Теперь кажется даже невероятным, что я могла быть до такой степени наивной. Мне казалось, что перед лицом народного бедствия мы все равны и классовый антагонизм должен замолкнуть. Я еще не знала, что в Советском Союзе все население разделено на огромное количество классов и каст, враждебных друг другу. Я еще не знала, что есть партийцы высшего сорта — авгуры; что есть партийные руководители, которые обязаны притеснять всех стоящих ниже, будучи сами использованы как исполнители партийных директив: у них нет своей воли, но есть власть. Значительно позже я выяснила, что есть еще одна разновидность партийных: это те, у которых нет ни воли, ни власти, но есть партбилет. Они нужны в роли барана-предателя. Как известно, бараны покорно следуют за тем бараном, который идет впереди. Бараны, как, впрочем, любое животное, пригнанное на бойню, чуют недоброе, и заставить их пойти в цех убоя порой почти невозможно! Тут-то и нужен специальный баран, приученный подчиняться руководству. Изо дня в день входит он в цех убоя, и все обреченное стадо покорно следует за ним.

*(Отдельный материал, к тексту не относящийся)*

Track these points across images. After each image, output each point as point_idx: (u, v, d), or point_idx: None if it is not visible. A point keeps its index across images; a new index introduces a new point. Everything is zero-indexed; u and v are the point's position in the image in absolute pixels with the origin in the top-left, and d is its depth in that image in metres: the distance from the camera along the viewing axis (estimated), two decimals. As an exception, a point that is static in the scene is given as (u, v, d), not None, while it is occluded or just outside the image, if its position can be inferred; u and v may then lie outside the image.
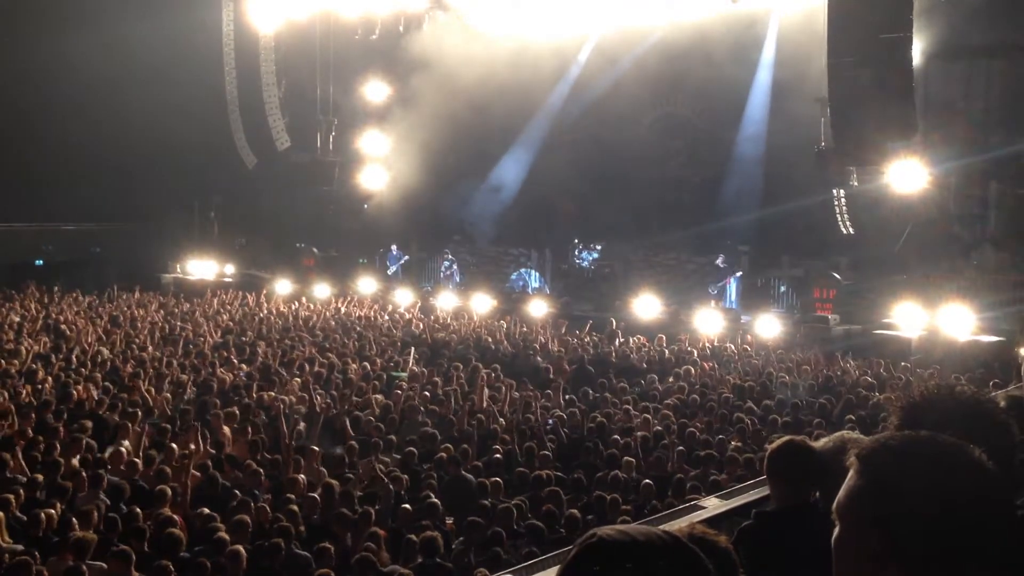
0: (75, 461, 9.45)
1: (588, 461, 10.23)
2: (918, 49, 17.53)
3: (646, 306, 20.57)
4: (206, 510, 8.21)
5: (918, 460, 1.54)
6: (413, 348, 16.37)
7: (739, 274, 22.97)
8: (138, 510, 8.04)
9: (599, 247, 25.40)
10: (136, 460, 9.44)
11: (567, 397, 13.24)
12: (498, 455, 10.25)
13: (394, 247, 27.48)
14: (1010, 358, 14.82)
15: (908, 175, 18.18)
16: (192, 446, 9.90)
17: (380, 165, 27.71)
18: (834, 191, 20.90)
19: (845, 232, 21.19)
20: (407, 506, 8.50)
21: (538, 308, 21.51)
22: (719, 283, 22.77)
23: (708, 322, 19.24)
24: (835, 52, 16.97)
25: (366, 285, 24.72)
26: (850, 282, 20.74)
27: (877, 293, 19.53)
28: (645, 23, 24.83)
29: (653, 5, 24.21)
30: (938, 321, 17.48)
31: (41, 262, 29.34)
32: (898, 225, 19.94)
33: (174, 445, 10.06)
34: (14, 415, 10.72)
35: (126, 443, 10.16)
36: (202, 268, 27.71)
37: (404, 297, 23.22)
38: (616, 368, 15.50)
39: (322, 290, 24.13)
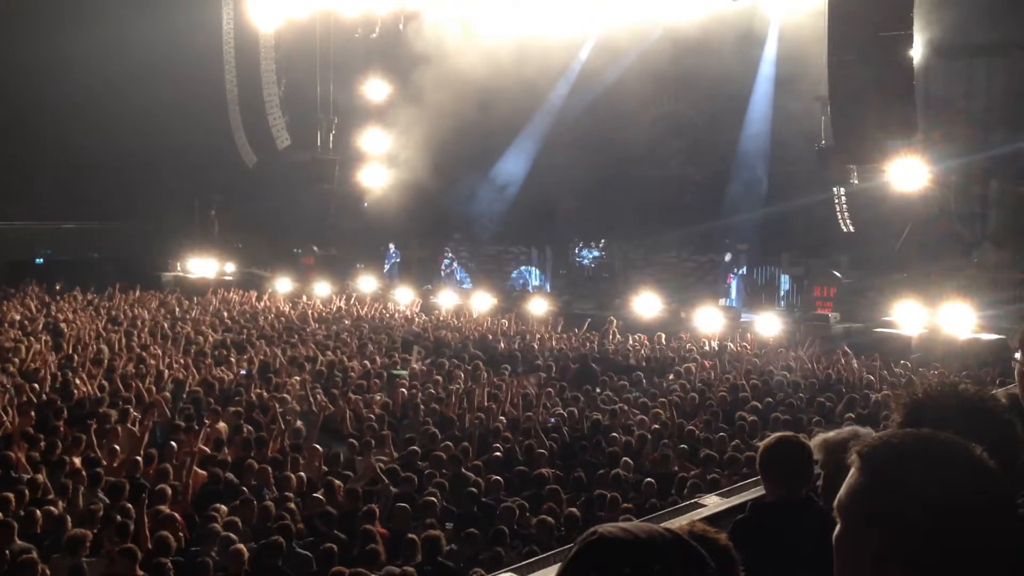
0: (76, 460, 9.45)
1: (588, 459, 10.23)
2: (919, 47, 17.51)
3: (646, 304, 20.56)
4: (222, 506, 8.21)
5: (919, 458, 1.53)
6: (415, 347, 16.35)
7: (742, 271, 22.99)
8: (130, 506, 8.02)
9: (600, 245, 25.39)
10: (137, 458, 9.44)
11: (567, 395, 13.23)
12: (498, 453, 10.25)
13: (392, 246, 27.51)
14: (1010, 356, 14.82)
15: (909, 173, 18.16)
16: (196, 443, 9.89)
17: (381, 163, 27.71)
18: (834, 189, 20.89)
19: (845, 230, 21.18)
20: (404, 505, 8.47)
21: (538, 306, 21.50)
22: (728, 274, 22.82)
23: (708, 320, 19.24)
24: (836, 50, 16.96)
25: (366, 284, 24.73)
26: (850, 280, 20.74)
27: (877, 291, 19.53)
28: (647, 20, 24.78)
29: (655, 3, 24.16)
30: (938, 319, 17.47)
31: (41, 260, 29.35)
32: (898, 223, 19.93)
33: (173, 443, 10.06)
34: (15, 414, 10.71)
35: (126, 441, 10.16)
36: (202, 267, 27.71)
37: (405, 295, 23.22)
38: (609, 366, 15.48)
39: (322, 288, 24.15)
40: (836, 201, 21.00)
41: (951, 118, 20.04)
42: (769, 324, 18.90)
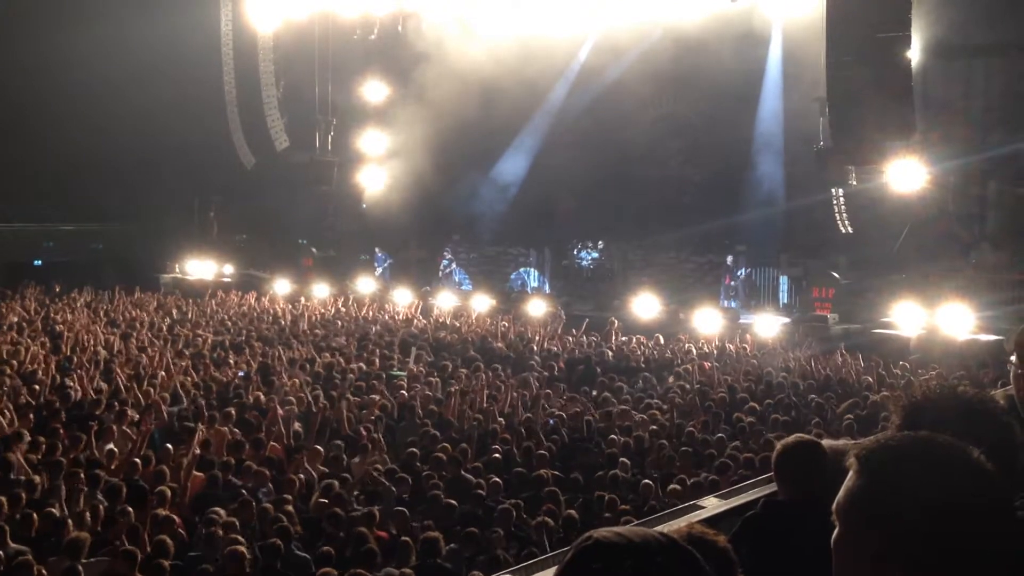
0: (74, 462, 9.43)
1: (586, 461, 10.22)
2: (917, 48, 17.52)
3: (645, 305, 20.56)
4: (220, 509, 8.20)
5: (917, 460, 1.53)
6: (414, 348, 16.34)
7: (741, 272, 23.00)
8: (129, 508, 8.01)
9: (599, 246, 25.38)
10: (135, 460, 9.43)
11: (566, 396, 13.22)
12: (497, 455, 10.24)
13: (377, 250, 27.59)
14: (1007, 358, 14.81)
15: (907, 174, 18.16)
16: (195, 447, 9.87)
17: (379, 164, 27.71)
18: (833, 190, 20.90)
19: (844, 231, 21.19)
20: (402, 508, 8.46)
21: (537, 307, 21.50)
22: (732, 275, 22.83)
23: (707, 321, 19.24)
24: (834, 51, 16.97)
25: (365, 285, 24.72)
26: (849, 281, 20.75)
27: (876, 292, 19.54)
28: (647, 20, 24.76)
29: (655, 3, 24.15)
30: (937, 320, 17.48)
31: (40, 262, 29.31)
32: (897, 224, 19.94)
33: (169, 446, 10.05)
34: (13, 415, 10.70)
35: (123, 443, 10.15)
36: (201, 268, 27.70)
37: (403, 297, 23.21)
38: (612, 367, 15.48)
39: (321, 290, 24.14)
40: (834, 202, 21.01)
41: (949, 119, 20.04)
42: (768, 325, 18.91)
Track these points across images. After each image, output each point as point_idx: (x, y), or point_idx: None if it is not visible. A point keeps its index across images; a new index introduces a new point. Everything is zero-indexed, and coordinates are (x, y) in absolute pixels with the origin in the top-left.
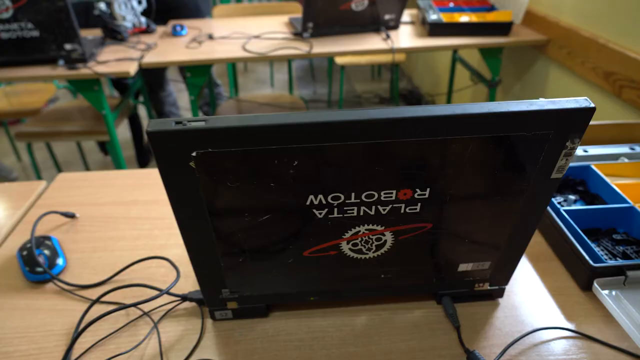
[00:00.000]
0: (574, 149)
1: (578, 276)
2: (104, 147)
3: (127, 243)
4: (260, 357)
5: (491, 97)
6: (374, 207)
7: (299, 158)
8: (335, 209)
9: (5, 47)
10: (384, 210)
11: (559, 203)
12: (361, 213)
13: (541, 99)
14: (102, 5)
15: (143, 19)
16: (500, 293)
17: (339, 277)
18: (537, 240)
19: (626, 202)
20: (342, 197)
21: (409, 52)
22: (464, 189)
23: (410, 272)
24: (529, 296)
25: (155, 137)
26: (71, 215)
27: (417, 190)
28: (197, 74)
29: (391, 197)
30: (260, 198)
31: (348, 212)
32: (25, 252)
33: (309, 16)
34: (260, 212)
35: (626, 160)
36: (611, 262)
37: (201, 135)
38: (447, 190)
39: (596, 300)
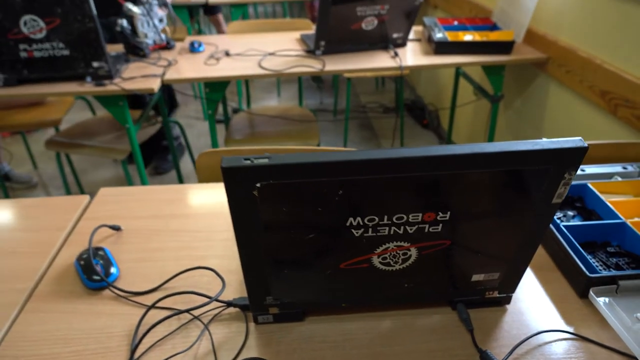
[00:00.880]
0: (571, 179)
1: (576, 285)
2: None
3: (170, 254)
4: (299, 356)
5: (494, 112)
6: (402, 227)
7: (343, 188)
8: (370, 229)
9: (38, 64)
10: (410, 229)
11: (558, 218)
12: (392, 232)
13: (544, 139)
14: (124, 22)
15: (163, 36)
16: (508, 300)
17: (368, 286)
18: (539, 252)
19: (619, 218)
20: (377, 219)
21: (415, 69)
22: (479, 212)
23: (430, 282)
24: (533, 303)
25: (228, 171)
26: (117, 228)
27: (440, 213)
28: (215, 90)
29: (418, 219)
30: (308, 220)
31: (380, 231)
32: (82, 262)
33: (322, 35)
34: (307, 231)
35: (619, 179)
36: (605, 273)
37: (265, 170)
38: (464, 213)
39: (592, 307)
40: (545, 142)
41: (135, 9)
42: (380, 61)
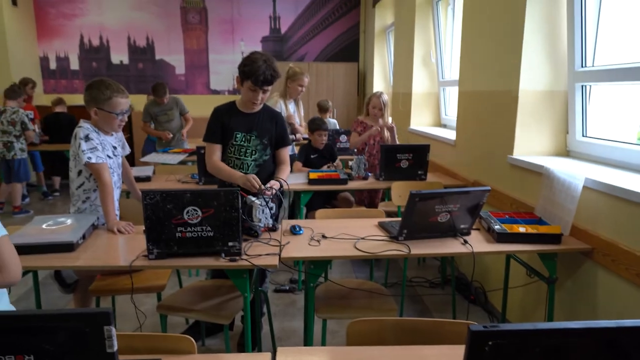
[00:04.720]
0: None
1: None
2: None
3: None
4: None
5: (550, 293)
6: None
7: (538, 345)
8: None
9: (187, 242)
10: None
11: None
12: None
13: None
14: None
15: (271, 220)
16: None
17: None
18: None
19: None
20: None
21: (485, 255)
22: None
23: None
24: None
25: (474, 334)
26: None
27: None
28: (318, 267)
29: None
30: None
31: None
32: None
33: (406, 225)
34: None
35: None
36: None
37: (497, 334)
38: None
39: None
40: None
41: (256, 200)
42: (454, 247)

Впрочем, полного сходства в поведении барана обычного и партийного нет: партийный отлично знает, что, когда от него потребуют на собрании выступить с почином — безразлично, потребует ли он увеличения производственной нормы, снижения оплаты или послужит примером сознательности, попросившись в отстающую бригаду, — все это делается для того, чтобы стадо без ропота поддержало инициативу, то есть пошло, не рассуждая, за партийным бараном.

И есть еще стадо — беспартийные. Но и эти неодинаковы. Есть беспартийные — лоцманы, сопровождающие акул; есть беспартийные — роботы и беспартийные — слякоть. Ни те, ни другие не имеют права думать, но первых выдвигают, а иногда и принимают в партию.

вернуться

9

Приготовь ведро: сейчас подам тебе воду (молд.)

вернуться

10

госпожа (молд.)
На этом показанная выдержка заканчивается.